Immune System Affects Circadian Clock During Illness

Inflammatory cytokines shut down genes controlling circadian rhythm

WEDNESDAY, July 25 (HealthDay News) -- Sleepiness that commonly occurs during illness or infection may be caused by inhibition of circadian rhythm genes by the inflammatory cytokine TNF-α, according to the results of a study in cultured cells and in mice published online July 23 in the Proceedings of the National Academy of Sciences Early Edition.

Thomas Birchler, Ph.D., from the University of Zurich in Switzerland, and colleagues assessed the influence of TNF-α on the circadian rhythm timing system in both cells and in mice.

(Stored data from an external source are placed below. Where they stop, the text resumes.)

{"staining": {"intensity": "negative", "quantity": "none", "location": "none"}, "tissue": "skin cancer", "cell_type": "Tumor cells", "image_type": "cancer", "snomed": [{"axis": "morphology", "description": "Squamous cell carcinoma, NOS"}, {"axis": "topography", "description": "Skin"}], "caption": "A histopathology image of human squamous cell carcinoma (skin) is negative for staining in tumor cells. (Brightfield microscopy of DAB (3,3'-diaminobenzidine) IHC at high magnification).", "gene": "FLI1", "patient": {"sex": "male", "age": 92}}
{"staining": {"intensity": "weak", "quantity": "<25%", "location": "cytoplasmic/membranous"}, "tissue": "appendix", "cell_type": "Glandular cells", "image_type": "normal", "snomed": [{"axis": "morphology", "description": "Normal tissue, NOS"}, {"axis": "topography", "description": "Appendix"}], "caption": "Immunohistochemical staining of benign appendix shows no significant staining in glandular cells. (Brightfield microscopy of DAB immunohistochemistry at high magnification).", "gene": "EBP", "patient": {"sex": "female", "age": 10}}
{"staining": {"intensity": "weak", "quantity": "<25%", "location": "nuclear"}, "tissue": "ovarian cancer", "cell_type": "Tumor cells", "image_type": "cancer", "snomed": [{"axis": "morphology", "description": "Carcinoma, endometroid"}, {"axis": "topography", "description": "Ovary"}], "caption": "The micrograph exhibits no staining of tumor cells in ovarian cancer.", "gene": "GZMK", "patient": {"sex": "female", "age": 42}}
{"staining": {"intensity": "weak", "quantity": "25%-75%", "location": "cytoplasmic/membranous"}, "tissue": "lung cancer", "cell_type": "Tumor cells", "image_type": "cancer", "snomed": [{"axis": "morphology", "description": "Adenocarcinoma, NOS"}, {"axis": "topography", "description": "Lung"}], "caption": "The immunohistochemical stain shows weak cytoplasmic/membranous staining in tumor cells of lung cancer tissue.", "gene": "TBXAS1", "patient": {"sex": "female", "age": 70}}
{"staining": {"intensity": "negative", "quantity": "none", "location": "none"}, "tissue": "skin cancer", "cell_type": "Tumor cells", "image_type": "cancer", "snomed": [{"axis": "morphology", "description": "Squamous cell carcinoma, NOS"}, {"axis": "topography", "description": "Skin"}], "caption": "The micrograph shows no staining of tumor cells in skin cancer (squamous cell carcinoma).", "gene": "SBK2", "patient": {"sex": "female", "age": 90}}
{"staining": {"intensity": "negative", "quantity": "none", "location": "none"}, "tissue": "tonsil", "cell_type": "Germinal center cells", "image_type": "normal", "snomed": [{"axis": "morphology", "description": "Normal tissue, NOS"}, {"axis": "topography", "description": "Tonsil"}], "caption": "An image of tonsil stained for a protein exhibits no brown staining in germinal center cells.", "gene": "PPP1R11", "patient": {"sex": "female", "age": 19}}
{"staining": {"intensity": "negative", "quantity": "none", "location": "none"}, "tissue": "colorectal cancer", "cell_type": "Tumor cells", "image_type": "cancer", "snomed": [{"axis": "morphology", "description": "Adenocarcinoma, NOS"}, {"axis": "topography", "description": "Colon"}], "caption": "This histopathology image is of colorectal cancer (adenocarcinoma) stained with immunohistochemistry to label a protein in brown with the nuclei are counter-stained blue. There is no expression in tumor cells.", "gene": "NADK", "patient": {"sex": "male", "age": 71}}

The investigators found that TNF-α and IL-1β, but not other cytokines, suppressed expression of several genes in fibroblasts that are known to control circadian rhythms including Dbp, Tef, Hlf and the period genes. TNF-α was shown to inhibit these genes through interference with an E-box regulatory element. Mice treated with TNF-α showed reduced expression of Dbp in the suprachiasmatic nucleus and prolonged rest periods.

"The 'inflammatory clock gene response' may, by inducing fatigue, diminish the quality of life in autoimmune diseases," the authors write. "Our study will serve to lay an important foundation for further exploration of the connection between the TNF-α-induced 'inflammatory clock gene response' and the TNF-α-triggered reduction of locomotor activity."